Set problem 1:
Answer these questions from the Taiga earnings release, marking each answer with its letter:
(a) What were the company's consolidated net sales for the quarter ended September 30, 2012?
(b) What caused the decline in gross margin percentage for that quarter?
(c) What were net earnings for the six months ended September 30, 2012, and by what percentage did they increase?
Set problem 2: Please pick up the Taiga earnings release where it stops and carry it on.

Extract:

Taiga's net profit up by 39% for the 6 months ended September 30, 2012
Published Nov 9 2012
4 min read

Taiga's net profit up by 39% for the 6 months ended September 30, 2012

BURNABY, BC, Nov. 8, 2012 /CNW/ - Taiga Building Products Ltd. ("Taiga" or the "Company") today reported its quarterly results for the three and six months ended September 30, 2012.

Three Months Ended September 30, 2012

The Company's consolidated net sales for the quarter ended September 30, 2012 were $315.9 million compared to $278.0 million in the same period last year. The 13.6% increase in sales was largely due to higher commodity prices.

Gross margin for the quarter ended September 30, 2012 increased to $28.9 million from $27.9 million in the previous year. Gross margin percentage for the quarter declined to 9.1% compared to 10.1% in the same period last year. The decline in gross margin percentage was primarily due to changes in product mix towards increased commodity volumes.

Net earnings for the quarter ended September 30, 2012 were $3.8 million compared to $3.3 million in the same period last year, an increase of 14.2%.

EBITDA for the quarter ended September 30, 2012 was $12.9 million compared to $11.4 million last year, an increase of 13.5%.

Six Months Ended September 30, 2012

The Company's consolidated net sales for the six months ended September 30, 2012 were $625.4 million compared to $541.6 million in the same period last year. The 15.5% increase in sales was largely due to higher commodity prices and stronger demand fueled by early arrival of spring this year compared to the same period last year.

Gross margin for the six months ended September 30, 2012 increased to $59.7 million from $54.7 million in the previous year. Gross margin percentage for the quarter declined to 9.5% compared to 10.1% in the same period last year.

Net earnings for the six months ended September 30, 2012 were $9.7 million compared to $7.0 million in the same period last year, an increase of 39.4%. Higher gross margin dollars were partially offset by higher compensation costs included in selling and administrative expense.

EBITDA for the six months ended September 30, 2012 was $28.3 million compared to $23.6 million last year, an increase of 20.0%.

Condensed Consolidated Statement of Earnings

For the Three Months Year Ended
(in thousands of Canadian dollars, except for per share amounts)

    September 30,
    2012   2011
    $   $
Sales   315,925   277,992
Gross margin   28,897   27,947
Distribution expense   4,683   4,739
Selling and administration expense   12,486   12,905
Finance expense   1,780   1,748
Subordinated debt interest expense   4,071   4,016
Other income   (89)   (101)

Dataset section:
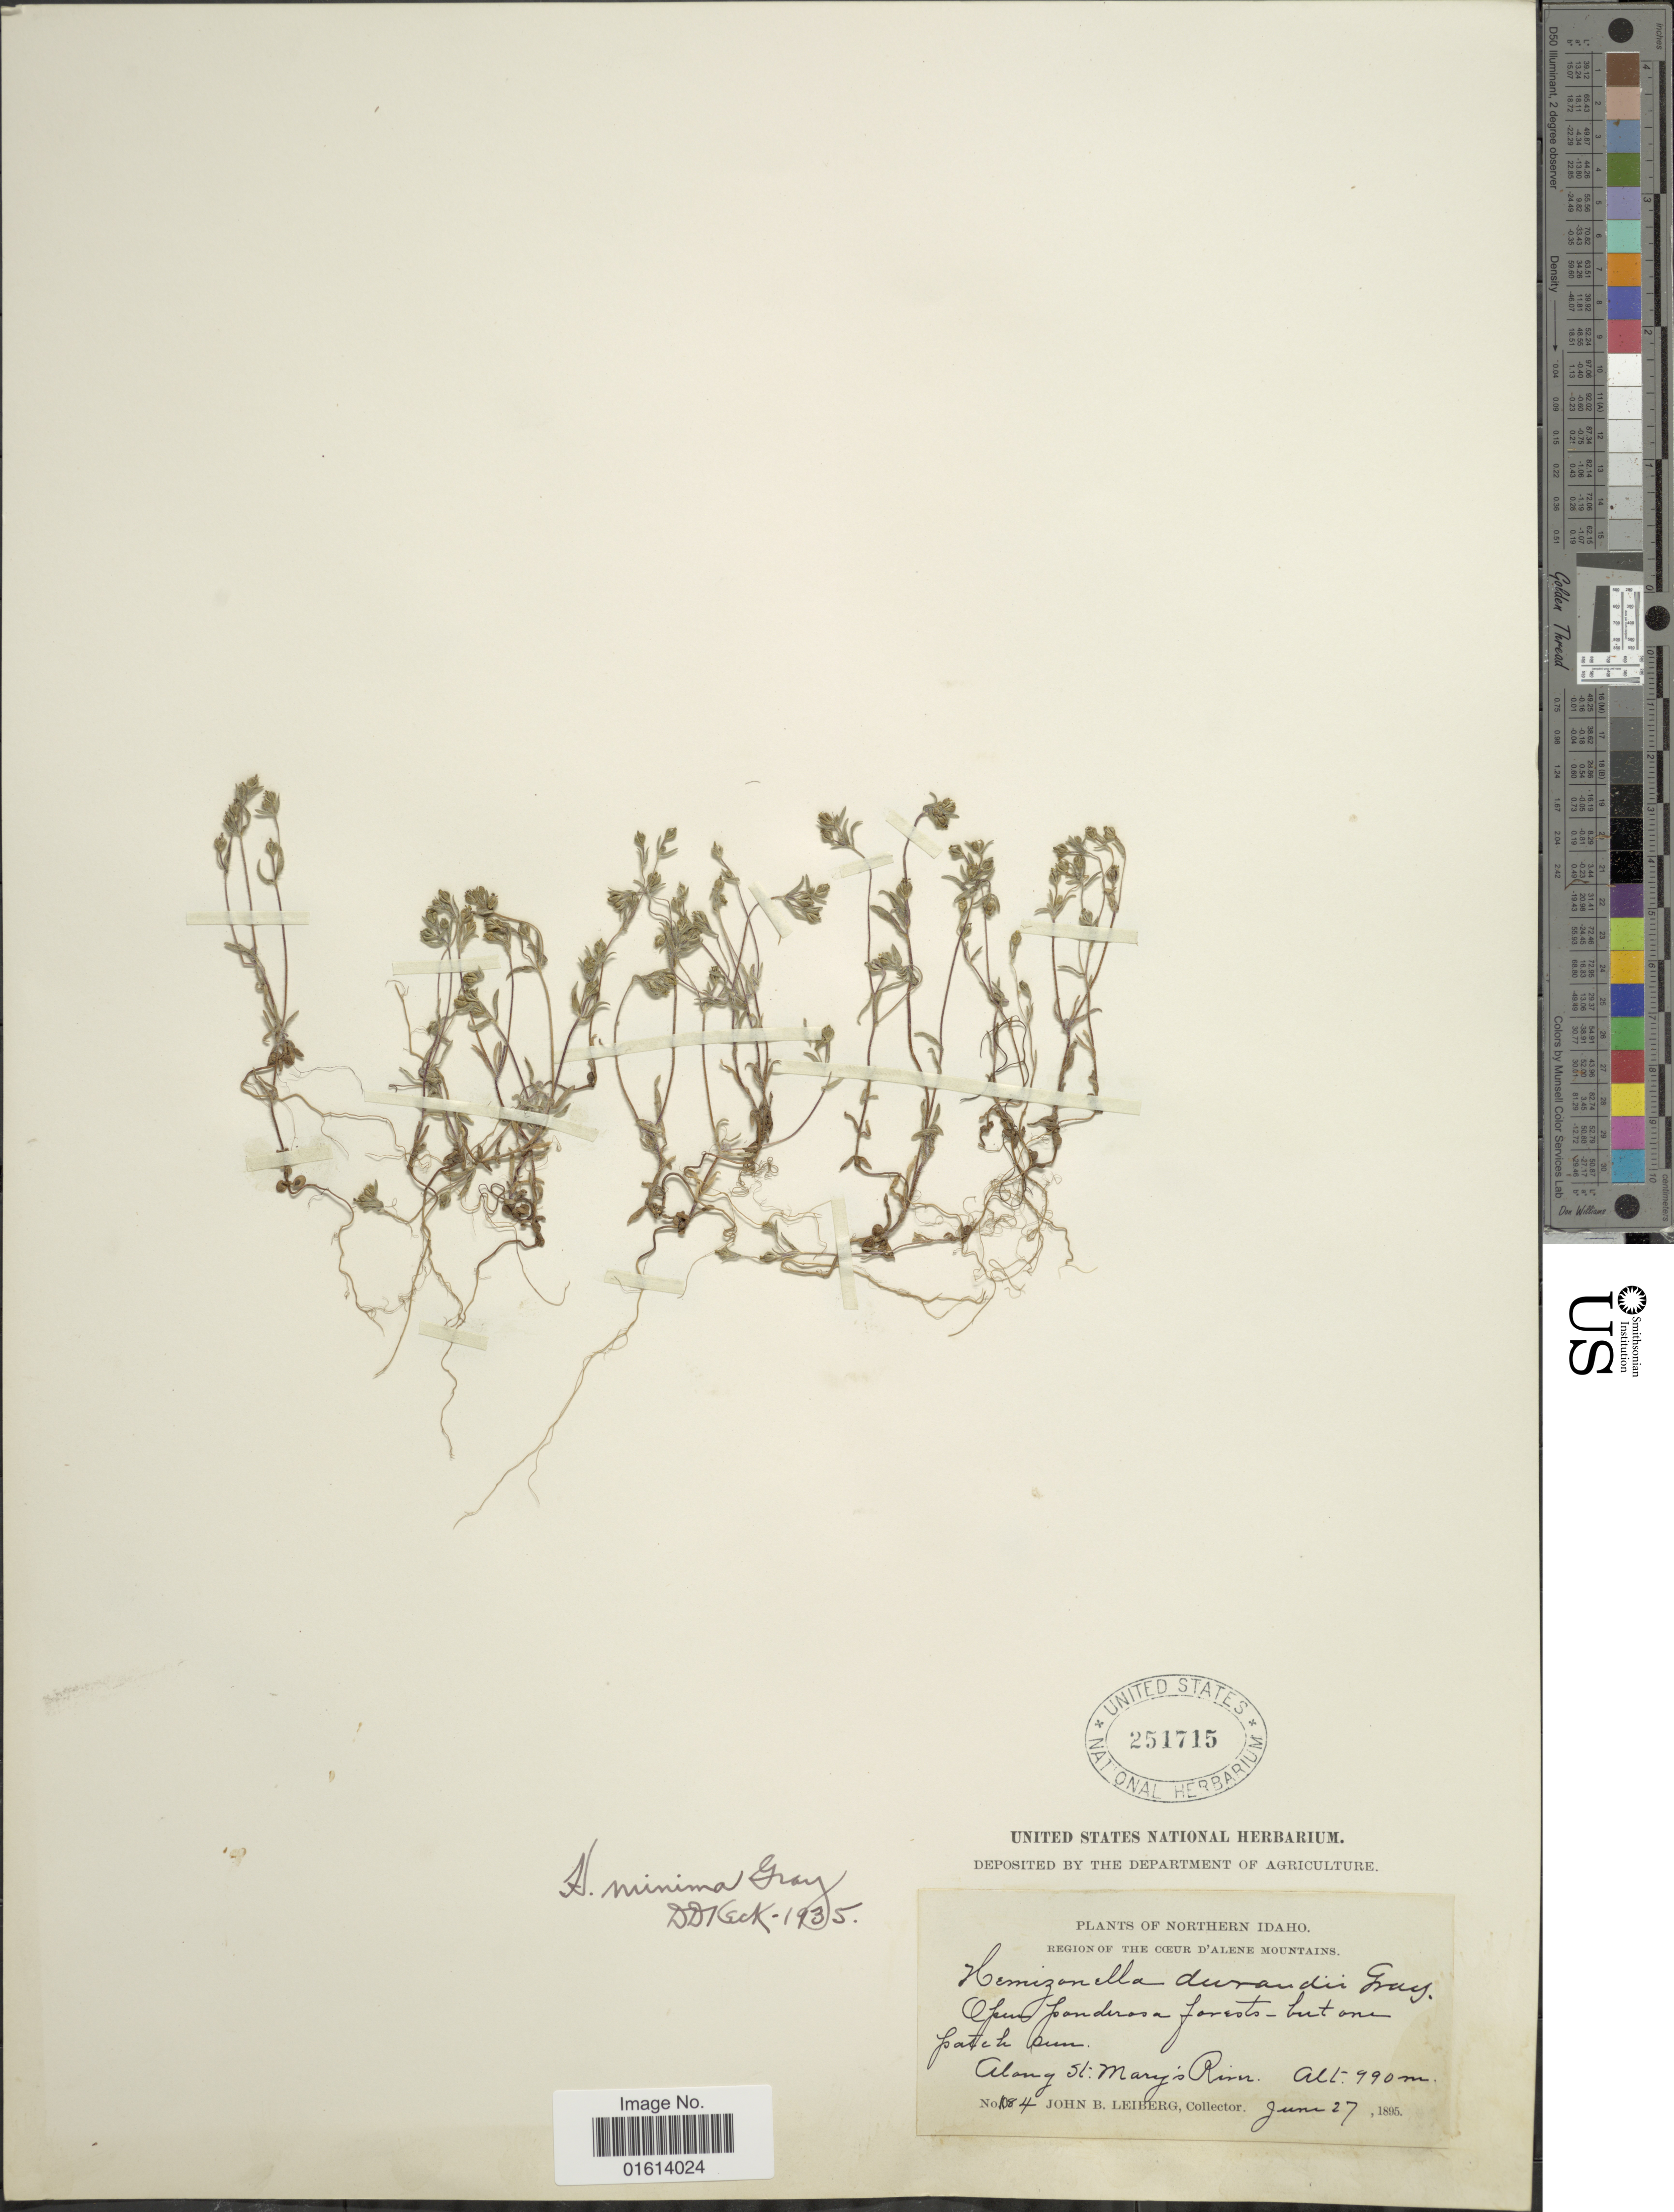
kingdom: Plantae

Answer 1:
(a) $315.9 million
(b) Changes in product mix towards increased commodity volumes
(c) $9.7 million, an increase of 39.4%

Answer 2:
Earnings before income taxes   5,966   4,640
Provision for income taxes   2,178   1,324
Net earnings   3,788   3,316
Net earnings per share(1)   0.12   0.10
EBITDA(2)   12,903   11,370

The following is the reconciliation of net earnings to EBITDA:

  September 30,
(in thousands of Canadian dollars) 2012
$
  2011
$
Net earnings 3,788   3,316
Income taxes 2,178   1,324
Finance and subordinated debt interest expense 5,851   5,764
Amortization 1,086   966
EBITDA 12,903   11,370

For the Six Months Year Ended
(in thousands of Canadian dollars, except for per share amounts)

  September 30,
  2012
$
  2011
$
Sales 625,433   541,598
Gross margin 59,653   54,652
Distribution expense 9,207   9,168
Selling and administration expense 24,499   24,005
Finance expense 3,683   3,477
Subordinated debt interest expense 8,142   8,032
Other income (349)   (135)
Earnings before income taxes 14,471   10,105
Provision for income taxes 4,766   3,145
Net earnings 9,705   6,960
Net earnings per share(1) 0.30   0.21
EBITDA(2) 28,328   23,598

The following is the reconciliation of net earnings to EBITDA: 

  September 30,
(in thousands of Canadian dollars) 2012
$
  2011
$
Net earnings 9,705   6,960
Income taxes 4,766   3,145
Finance and subordinated debt interest expense 11,825   11,509
Amortization 2,032   1,984
EBITDA 28,328   23,598

Notes:
(1) EPS is earnings per share calculated using the weighted average number of shares.
(2) Reference is made above to EBITDA, which represents earnings before interest, taxes, and amortization. As there is no generally accepted method of calculating EBITDA, the measure as calculated by Taiga might not be comparable to similarly titled measures reported by other issuers. EBITDA is presented as management believes it is a useful indicator of a company's ability to meet debt service and capital expenditure requirements and because management interprets trends in EBITDA as an indicator of relative operating performance. EBITDA should not be considered by an investor as an alternative to net income or cash flows as determined in accordance with IFRS.

The foregoing selected financial information is qualified in its entirety by and should be read in conjunction with, our unaudited condensed interim consolidated financial statements for the quarter ended June 30, 2012 and accompanying notes and management's discussion and analysis which will be available shortly on Sedar at www.sedar.com.

Forward-Looking Statements:

This press release contains certain forward-looking information and statements relating, but not limited, to future events or performance and strategies and expectations of Taiga. Forward-looking information typically contains statements with words such as "consider", "anticipate", "believe", "expect", "plan", "intend", "likely", "may", "will", "should", "predict", "potential", "continue" or similar words suggesting future outcomes or statements regarding expectations, beliefs, plans, objectives, assumptions, intentions or statements about future events or performance. Examples of such forward looking statements within this press release include statements relating to: our anticipated results of operations, including cost reduction savings; our expectations regarding market conditions; the sufficiency of our cash requirements and our ability to remain in compliance with our debt covenants. Readers should be aware that these statements are subject to known and unknown risks, uncertainties and other factors that could cause actual results to differ materially from those suggested by the forward-looking statements.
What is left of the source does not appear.